But in that arc, suddenly, no one was balancing anyone out. No one was reacting to anything the way they usually would. Everyone was being ridiculously obtuse and not talking about shit and it was infuriating to watch. They basically all fell back to letting Nick do whatever he wanted–similar to how they acted in season 2, actually–and the end result was Juliette dead and Diana in the wind.
But overall, I thought Nick’s writing was fine in seasons 5 and 6, with the exception of one particular subplot (you know the one) in which the writing, acting, everything felt forced and stilted and just wrong. So wrong that up until the final episode I was sure it had to be some kind of spell causing him to act completely out of character. It wasn’t just that he was displaying traits that seemed unusual for him, it was that he was portraying certain emotions in a way that Nick Burkhardt definitely did not express himself, with no plausible explanation given as to why.

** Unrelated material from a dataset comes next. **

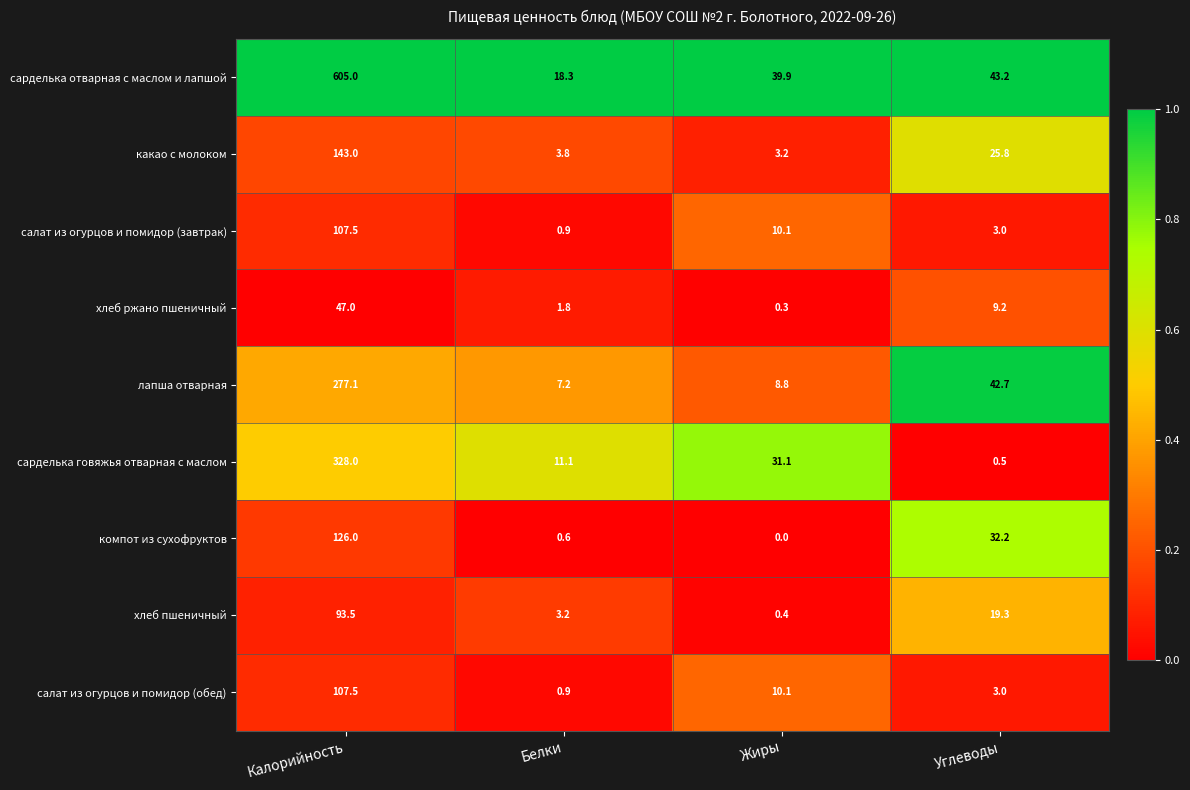

Which series changed the most between Калорийность and Белки?

сарделька отварная с маслом и лапшой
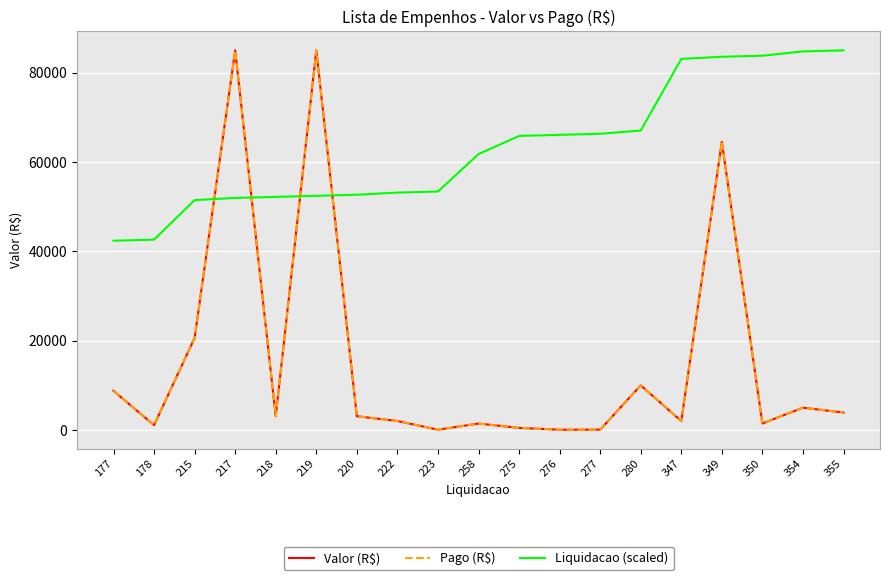

How many lines are shown in the chart?

3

So. Yeah…I kinda feel you. But there were also moments that Nick felt every bit the Grimm we all know and love. Notably, his solo interactions with Hank, Monroe, and Juliette/Eve were super in-character and smacked of season one so hard that I had to swallow a nostalgic lump in my throat at times. And although sometimes his actions as a Grimm made me sad, they were also part of a clear progression that had been building for a few years, so I understood them as (not necessarily positive) character development, rather than OOC writing.